Store Intermediate Results

Many operators can be configured to store intermediate results in a database table or view, or in a Hadoop file.

Database Operators

For database operators, the user can select whether to create intermediate results as a table or view, and where the results are created. The default values for the results locations use workflow variables to enable the user to make changes across the entire workflow without having to edit each individual operator.

Note: Using views avoids creating large quantities of extra data, but the composition of many views in sequence might make it hard for the database to optimize the resulting query.



Hadoop Operators
For Hadoop operators, the user is often able to choose whether to store intermediate results. The default values for the results location use workflow variables to enable the user to make changes across the entire workflow without having to edit each individual operator. The directory is based on the value of the @default_tempdir workflow variable.
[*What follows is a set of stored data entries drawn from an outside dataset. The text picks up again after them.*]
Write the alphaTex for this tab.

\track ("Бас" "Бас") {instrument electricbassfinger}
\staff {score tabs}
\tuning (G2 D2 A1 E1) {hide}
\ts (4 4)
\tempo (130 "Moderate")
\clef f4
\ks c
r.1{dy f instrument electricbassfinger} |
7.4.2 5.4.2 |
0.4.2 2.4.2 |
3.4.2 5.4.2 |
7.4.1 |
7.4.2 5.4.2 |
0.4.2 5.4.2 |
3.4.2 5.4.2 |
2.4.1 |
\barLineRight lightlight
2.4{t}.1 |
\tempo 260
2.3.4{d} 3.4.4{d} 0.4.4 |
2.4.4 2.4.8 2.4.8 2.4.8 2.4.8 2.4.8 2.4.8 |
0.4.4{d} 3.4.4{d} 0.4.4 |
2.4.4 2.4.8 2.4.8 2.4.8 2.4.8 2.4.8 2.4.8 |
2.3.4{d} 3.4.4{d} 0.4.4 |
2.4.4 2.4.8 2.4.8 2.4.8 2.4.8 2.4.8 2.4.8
In certain cases, an operator can only be connected to another operator if its Store Results? parameter is set to True. This is because certain operators (for example, most modeling operators) must work on files rather than an intermediate result set. Team Studio automatically sets Store Results? to be True when this is required.



Downloading Stored Results

When Store Results? is set to True for a particular operator, the user is able to select that operator and download the data results at any time, provided the flow has already been run.

Right-click on the operator and select Download Results:



Note: When downloading, you can choose whether to include the header row in the download file.